Do I just think to much, or is the quality of poll questions on the Internet terrible? Online polls are
ubiquitous, yet they all seem to be so
bad. Take
this one (please!) from CNN: "Will the United Nations conduct an objective investigation into what happened at the Jenin refugee camp?" "Yes" and "No" are the two choices. It's actually clearer than many CNN polls, but it's still ambigious. It's attached to a story about how the UN may not investigate, after all. I
think it's trying to ask, "If the UN goes ahead with its investigation of Jenin, will it be objective?" and not "Will the UN go ahead with its investigation?" (How should I know?) Most of them are more like this one,
"Should Mexicans in the United States illegally be granted residency (Yes/No)?" Er, what, all of them? And granted residency exactly how? It's a complicated issue distilled down to a single-sentence yes/no question.

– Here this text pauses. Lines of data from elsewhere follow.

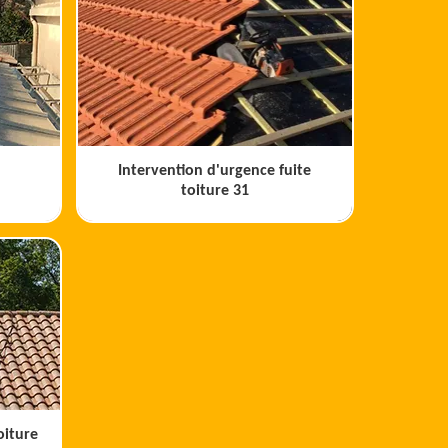
Intervention d'urgence fuite
toiture 31
oiture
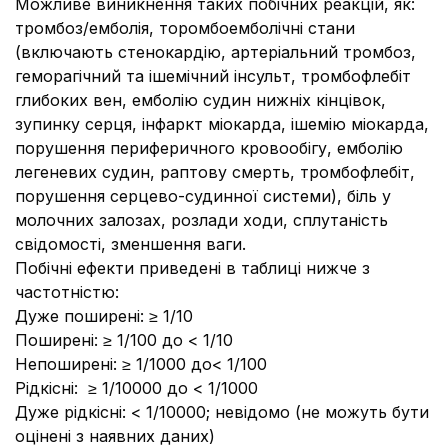
Можливе виникнення таких побічних реакцій, як:
тромбоз/емболія, торомбоемболічні стани
(включають стенокардію, артеріальний тромбоз,
геморагічний та ішемічний інсульт, тромбофлебіт
глибоких вен, емболію судин нижніх кінцівок,
зупинку серця, інфаркт міокарда, ішемію міокарда,
порушення периферичного кровообігу, емболію
легеневих судин, раптову смерть, тромбофлебіт,
порушення серцево-судинної системи), біль у
молочних залозах, розлади ходи, сплутаність
свідомості, зменшення ваги.
Побічні ефекти приведені в таблиці нижче з
частотністю:
Дуже поширені: ≥ 1/10
Поширені: ≥ 1/100 до < 1/10
Непоширені: ≥ 1/1000 до< 1/100
Рідкісні: ≥ 1/10000 до < 1/1000
Дуже рідкісні: < 1/10000; невідомо (не можуть бути
оцінені з наявних даних)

Even the ones on dumb subjects are dumb, like
Are you worried your biological clock will go off before you have children?" What does that even
mean? "Are you worried you're going to want to have children before you have children?" Or do they mean "Are you worried you're going to have trouble having children when you want to?" And if so, why is it just yes/no and not have the options, "I don't ever want children" and "I'm going to have children when I'm young to avoid that problem?" Both of them are encompassed in "no," along with "I have my head in the sand am not at all concerned with the fact that it's harder to have kids when you're older."
And here's a beauty: "Will World AIDS Day be effective?" Effective at what? Preventention? Helping a cure? Getting press? If you mean generating idiotic polls on CNN.com, I'd guess the answer is pretty apparent. Although 84% of the people responding thought that it wouldn't be effective. At whatever.